Press Center

Plead malware now uses compromised routers and likely man-in-the-middle attacks against ASUS Webstorage software

Created: 2019-05-14 13:00:00

BRATISLAVA – ESET researchers have recently discovered that the attackers behind Plead malware have been distributing it using compromised routers and man-in-the-middle (MitM) attacks against the legitimate ASUS WebStorage software.

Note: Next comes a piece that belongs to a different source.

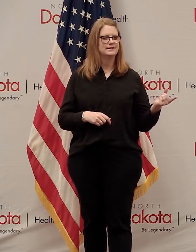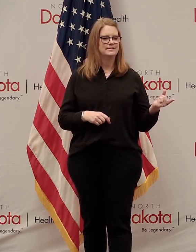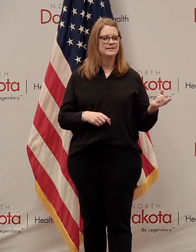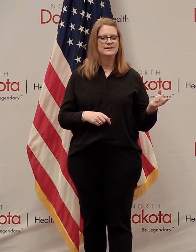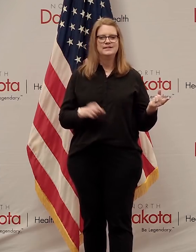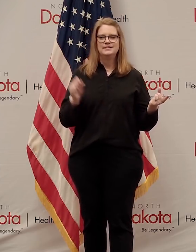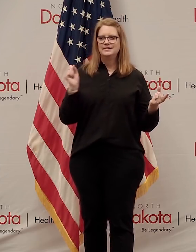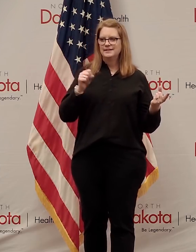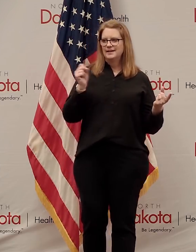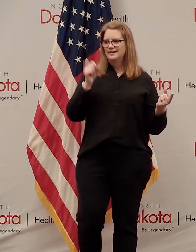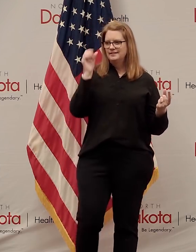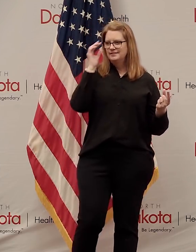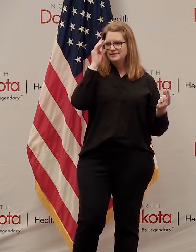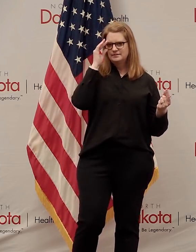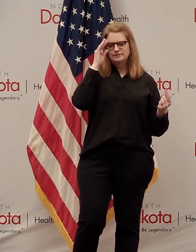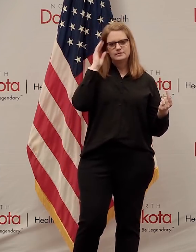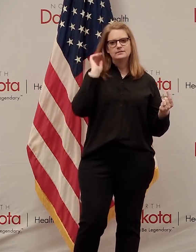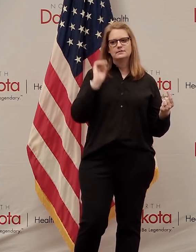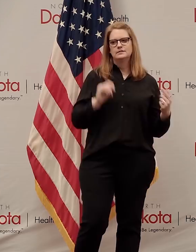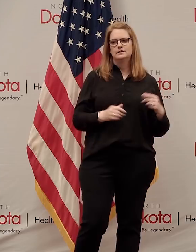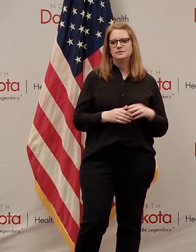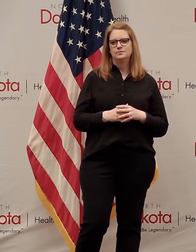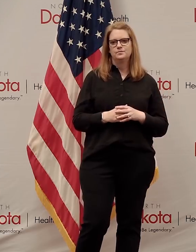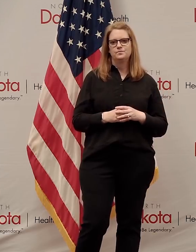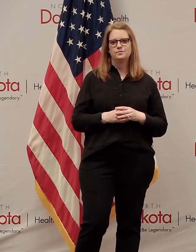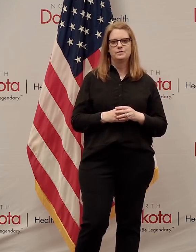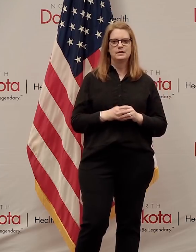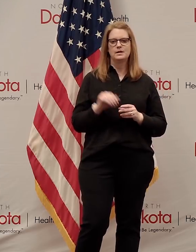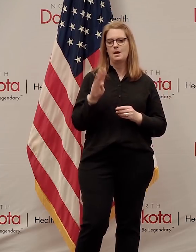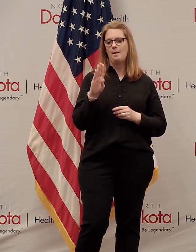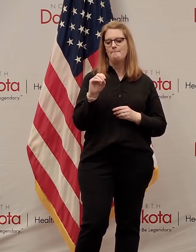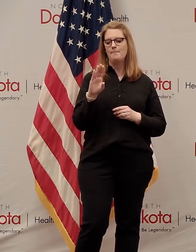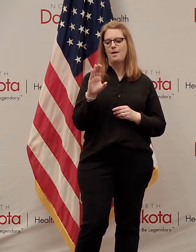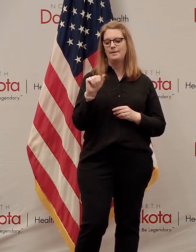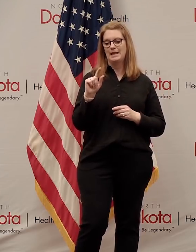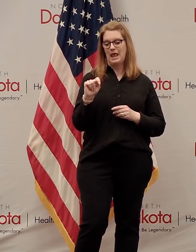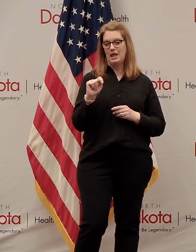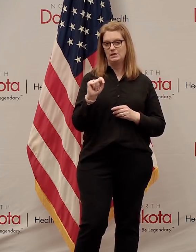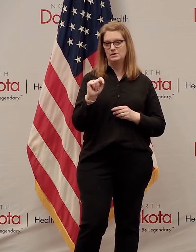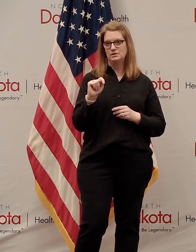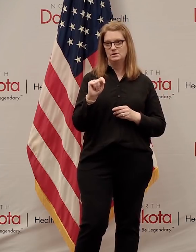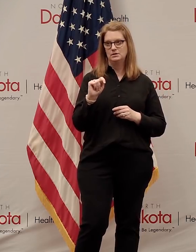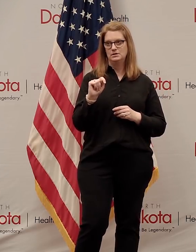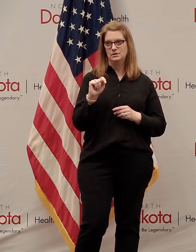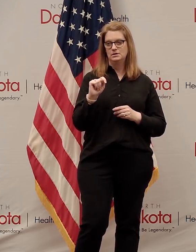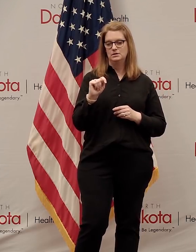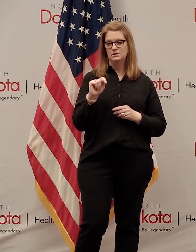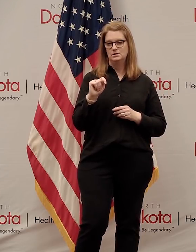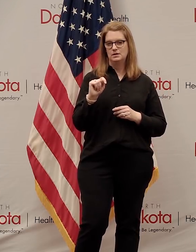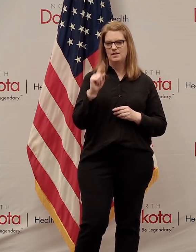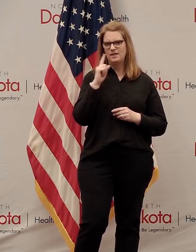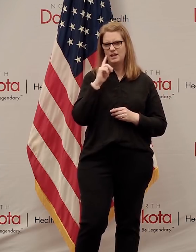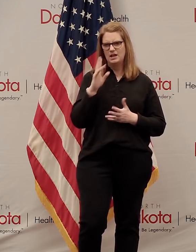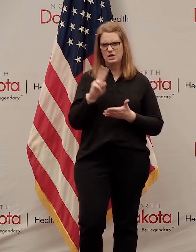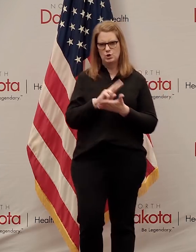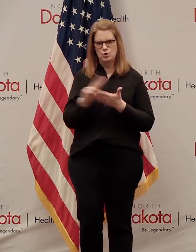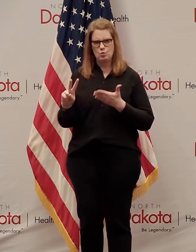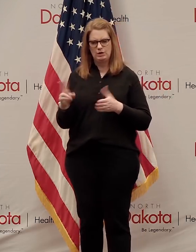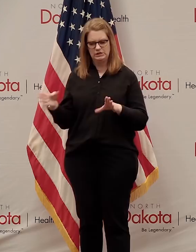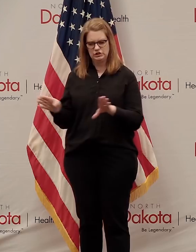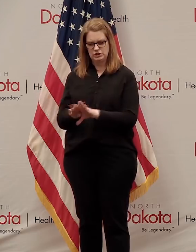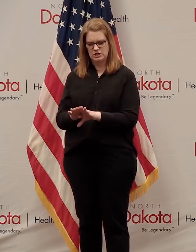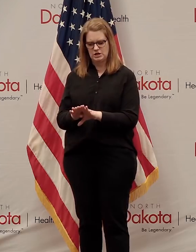Yeah, the, Bobcat, they had a, I think they had a two-week shutdown.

The new activity was detected by ESET in the territory of Taiwan, where Plead malware is most actively deployed. It was previously reported that Plead malware is used by the BlackTech group in targeted attacks, primarily those focused on cyberespionage in Asia.

In late April 2019, ESET researchers utilizing ESET telemetry observed multiple attempts to deploy this malware in an unusual way. Specifically, the Plead backdoor was created and executed by a legitimate process named AsusWSPanel.exe. This process belongs to a client for a cloud storage service called ASUS WebStorage. The executable file was digitally signed by the ASUS Cloud Corporation.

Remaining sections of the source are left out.